(Items from a dataset)
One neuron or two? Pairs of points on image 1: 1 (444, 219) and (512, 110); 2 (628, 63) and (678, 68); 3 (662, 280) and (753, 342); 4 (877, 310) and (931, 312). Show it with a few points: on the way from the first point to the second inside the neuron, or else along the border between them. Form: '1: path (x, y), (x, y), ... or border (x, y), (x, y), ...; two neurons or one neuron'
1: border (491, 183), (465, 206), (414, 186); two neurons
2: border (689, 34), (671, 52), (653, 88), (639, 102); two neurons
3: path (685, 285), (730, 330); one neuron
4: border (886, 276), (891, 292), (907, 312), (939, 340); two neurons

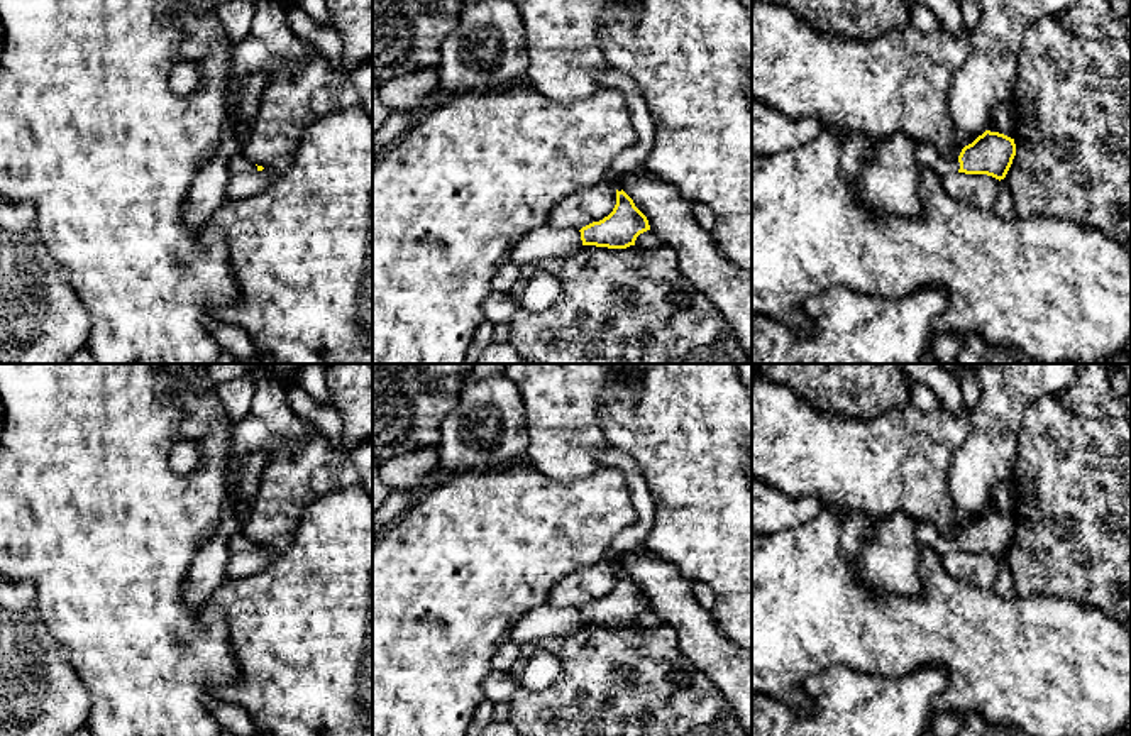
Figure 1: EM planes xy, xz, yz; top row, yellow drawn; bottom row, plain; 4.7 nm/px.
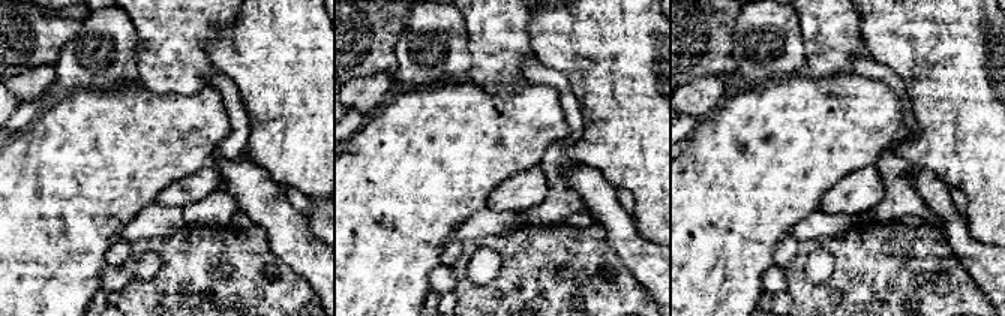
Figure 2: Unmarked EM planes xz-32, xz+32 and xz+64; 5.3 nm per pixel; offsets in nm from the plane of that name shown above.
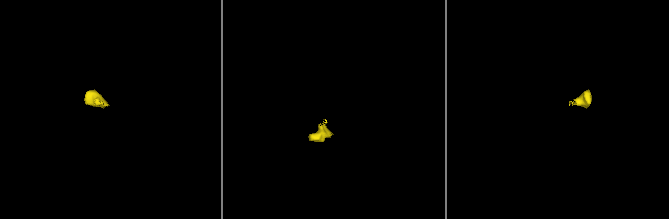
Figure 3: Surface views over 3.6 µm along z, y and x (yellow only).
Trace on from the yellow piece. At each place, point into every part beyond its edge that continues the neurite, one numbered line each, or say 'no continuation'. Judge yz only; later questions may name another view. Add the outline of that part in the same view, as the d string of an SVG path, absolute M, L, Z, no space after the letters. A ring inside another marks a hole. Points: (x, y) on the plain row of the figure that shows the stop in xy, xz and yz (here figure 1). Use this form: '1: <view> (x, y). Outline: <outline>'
1: yz (928, 535). Outline: M919 521L918 540L923 547L933 548L940 557L960 548L958 536L945 536L931 521Z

Task prompt: Take the data above and repeat it exactly, leaving each picture out.

Solution:
One neuron or two? Pairs of points on image 1: 1 (444, 219) and (512, 110); 2 (628, 63) and (678, 68); 3 (662, 280) and (753, 342); 4 (877, 310) and (931, 312). Show it with a few points: on the way from the first point to the second inside the neuron, or else along the border between them. Form: '1: path (x, y), (x, y), ... or border (x, y), (x, y), ...; two neurons or one neuron'
1: border (491, 183), (465, 206), (414, 186); two neurons
2: border (689, 34), (671, 52), (653, 88), (639, 102); two neurons
3: path (685, 285), (730, 330); one neuron
4: border (886, 276), (891, 292), (907, 312), (939, 340); two neurons

Figure 1: EM planes xy, xz, yz; top row, yellow drawn; bottom row, plain; 4.7 nm/px.
Figure 2: Unmarked EM planes xz-32, xz+32 and xz+64; 5.3 nm per pixel; offsets in nm from the plane of that name shown above.
Figure 3: Surface views over 3.6 µm along z, y and x (yellow only).
Trace on from the yellow piece. At each place, point into every part beyond its edge that continues the neurite, one numbered line each, or say 'no continuation'. Judge yz only; later questions may name another view. Add the outline of that part in the same view, as the d string of an SVG path, absolute M, L, Z, no space after the letters. A ring inside another marks a hole. Points: (x, y) on the plain row of the figure that shows the stop in xy, xz and yz (here figure 1). Use this form: '1: <view> (x, y). Outline: <outline>'
1: yz (928, 535). Outline: M919 521L918 540L923 547L933 548L940 557L960 548L958 536L945 536L931 521Z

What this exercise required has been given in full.